• [Stored data entries]:
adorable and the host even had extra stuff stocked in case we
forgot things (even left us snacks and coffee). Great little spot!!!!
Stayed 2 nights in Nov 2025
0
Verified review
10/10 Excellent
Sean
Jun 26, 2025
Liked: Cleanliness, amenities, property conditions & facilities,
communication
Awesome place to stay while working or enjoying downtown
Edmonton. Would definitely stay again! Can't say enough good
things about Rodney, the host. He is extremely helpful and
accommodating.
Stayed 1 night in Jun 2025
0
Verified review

• [HOW TO COMPLETE THIS TASK]:
Please quote the material above word for word, line by line.

• [EXERCISE RESULT]:
adorable and the host even had extra stuff stocked in case we
forgot things (even left us snacks and coffee). Great little spot!!!!
Stayed 2 nights in Nov 2025
0
Verified review
10/10 Excellent
Sean
Jun 26, 2025
Liked: Cleanliness, amenities, property conditions & facilities,
communication
Awesome place to stay while working or enjoying downtown
Edmonton. Would definitely stay again! Can't say enough good
things about Rodney, the host. He is extremely helpful and
accommodating.
Stayed 1 night in Jun 2025
0
Verified review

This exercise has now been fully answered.